Dans sa Poétique, Aristote se posait la question de savoir pourquoi les hommes éprouvaient du plaisir à assister à une tragédie, où l’on voit pourtant portées sur la scène les passions humaines dans ce qu’elles ont de plus dévastateur. Pourquoi éprouve-t-on du plaisir à voir jouer des sentiments que l’on n’aimerait pas éprouver? Sa réponse est que voir ces sentiments sans les éprouver soi-même effectue une "purge" (catharsis, en grec), on participe aux sentiments des héros, sans en être soi-même affecté. On libère par là, en leur donnant satisfaction, ses propres passions, sans en subir les effets néfastes.
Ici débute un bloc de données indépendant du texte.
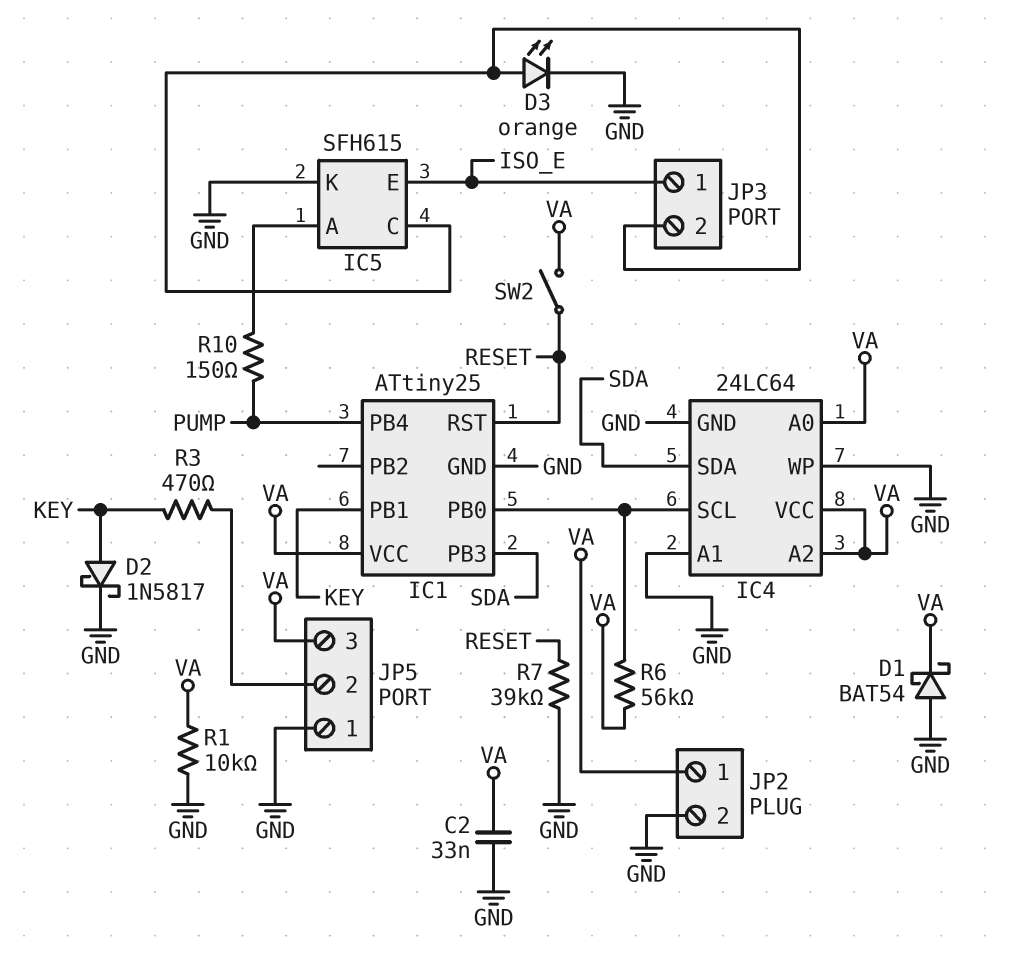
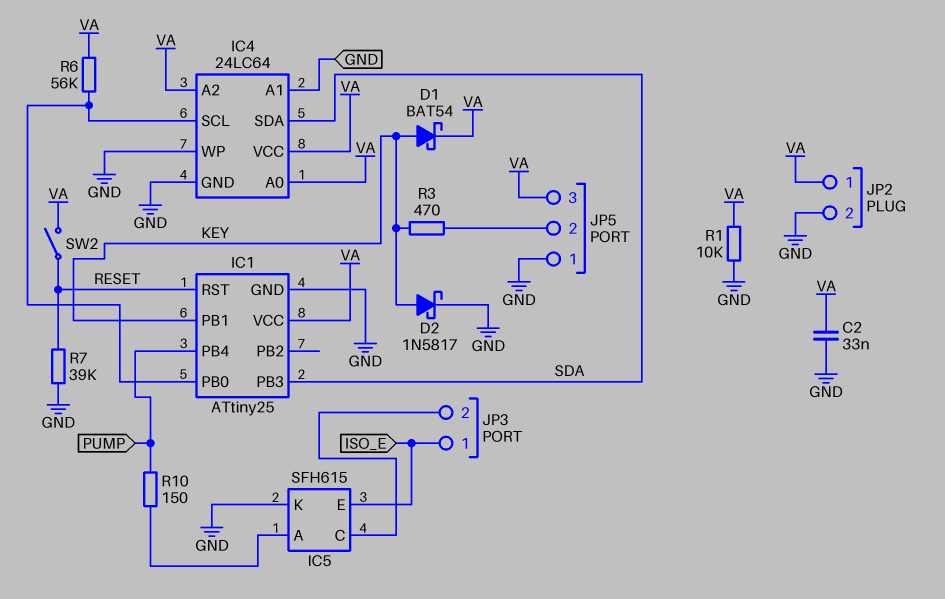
D1: schottky BAT54 (A GND, K VA) -> schottky BAT54 (A KEY, K VA)
D3: LED orange (A IC5/C, K GND) -> none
Freud a repris ce terme pour désigner un aspect de la cure de certaines maladies mentales. Les névroses seraient dans l’ensemble dues à un sentiment qu’on n’a pas pu extérioriser. Le sujet refoule un sentiment, il n’en a pas conscience, mais celui-ci veut revenir à la conscience par des voies détournées, en contournant la censure. D’où apparition de symptômes pathologiques, qui ne sont autres que l’expression déguisée d’un sentiment qu’on s’interdit d’éprouver. Le moyen qu’a trouvé Freud pour soigner ces maladies consiste à faire opérer par le patient un "transfert" sur la personne du psychanalyste. Celui-ci va être le substitut de la personne à qui ce sentiment était destiné. Exemple classique: un amour oedipien. De sorte que cet "affect coincé" va être libéré, "purgé".
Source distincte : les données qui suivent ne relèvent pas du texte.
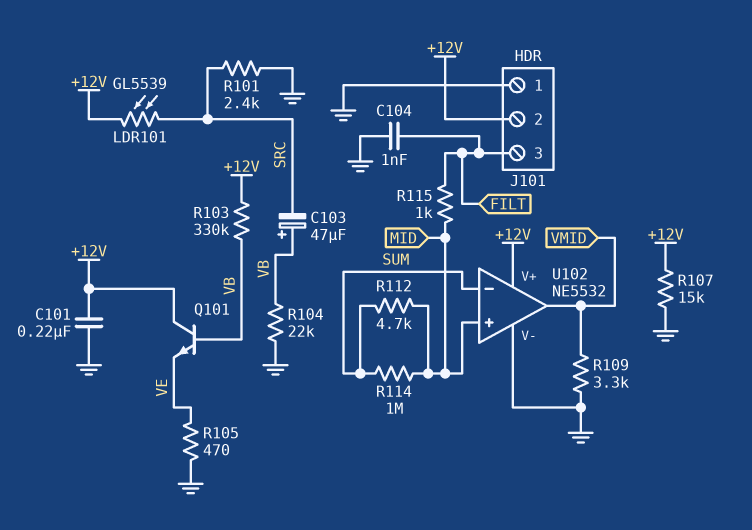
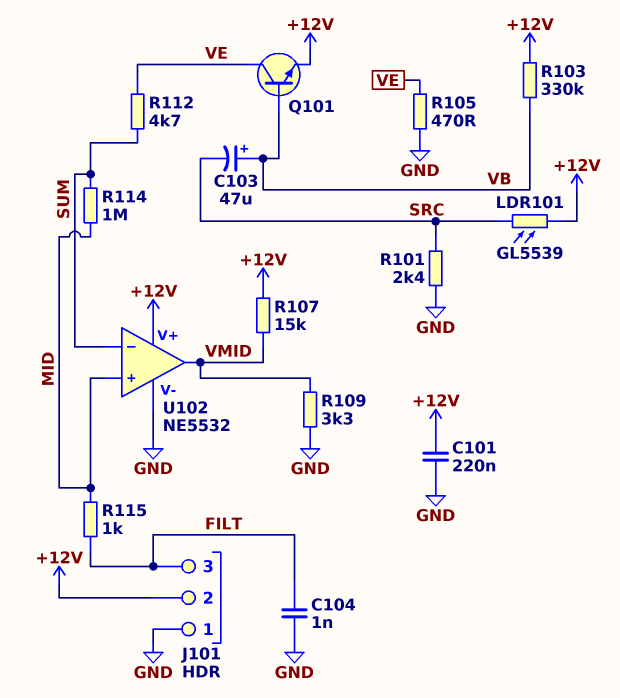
Q101: NPN (B VB, C +12V, E VE) -> NPN (B VB, C VE, E +12V)
R104: 22k (GND, VB) -> none
R107: 15k (+12V, GND) -> 15k (+12V, VMID)
R112: 4.7k (MID, SUM) -> 4.7k (SUM, VE)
Dans ce texte, Marrou fait le rapprochement entre la catharsis psychanalytique et une catharsis proprement historique. C’est-à-dire que nier son passé, l’oublier, ne nous y fait pas échapper, au contraire, c’est en subir obscurément le poids. Prenons l’exemple des jeunes allemands nés après la seconde guerre mondiale. Ils se sentaient l’objet d’une réprobation générale, d’un sentiment de culpabilité pour les atrocités commises en leur pays au cours de la seconde guerre mondiale, alors qu’eux-mêmes ne pouvaient en être tenus pour reponsables.

A ce sentiment de culpabilité, on peut réagir de deux manières. La plus simple est le négationisme: faire comme si rien ne s’était passé. Nier le passé, le rejeter dans l’oubli. Mais c’est encore en subir le poids, mais sans s’en rendre compte. Le passé reste actif en eux, les travaille de l’intérieur. D’où apparition de symptômes inquiétants: renouveau fascisant en Allemagne.

La deuxième manière, c’est d’essayer de prendre conscience de ce passé, de l’assumer en pleine connaissance de cause. Ce qui permet, par la claire connaissance qu’on en prend, de se purger, de désamorcer ce qu’il peut avoir de pathogène.

Retenons que oublier le passé, ce n’est pas s’y soustraire, c’est même y être soumis encore plus durement. Pour oublier vraiment, il faut d’abord se souvenir. Ceux qui ne connaissent pas le passé, y vivent encore. L’intérêt pour l’histoire, paradoxalement, est donc loin de témoigner d’un intérêt morbide pour ce qui n’est plus. Ce passé survit en nous, obscurément. Et ce n’est qu’en en prenant conscience qu’il est possible de lui échapper. L’histoire permet donc, pratiquement, d’échapper au passé. Autrement dit, ce qu’il y a de remarquable avec l’histoire, c’est qu’elle permet aussi bien de rapprocher ce qui est loin que d’éloigner ce qui est proche.

CONCLUSION: on voit donc que l’intérêt pour l’histoire est loin d’être l’effet d’une curiosité vaine. Si l’histoire ne permet pas de préparer l’avenir (pas de leçon de l’histoire), elle permet tout au moins de se débarrasser du passé pour accueillir l’avenir avec confiance. Il y a quelque chose de sérieux à s’intéresser à l’histoire: cela permet d’échapper au passé, de disposer à nouveau de ce que nous sommes.

Peut-être même d’être meilleurs? Sans doute, l’histoire des hommes est l’histoire de la folie humaine (guerres et massacres: "l’histoire s’écrit avec le sang des peuples"), mais le seul moyen de donner un sens à ce passé, c’est d’espérer qu’il permette d’accéder à un avenir meilleur. Le passé de l’humanité trouvera sa justification dans l’avenir ou n’en aura pas. Toute l’ambiguïté du travail de l’historien est là: alors que le passé est ce qu’il est, qu’on ne peut plus rien y changer, il reste encore à lui donner un sens humain. L’histoire, en ce sens est à la fois toujours-déjà faite (les faits sont ce qu’ils sont, on ne peut pas revenir en arrière pour les changer) et infiniment à refaire (à interpréter pour mieux en construire le sens qui nous échappe à chaque fois).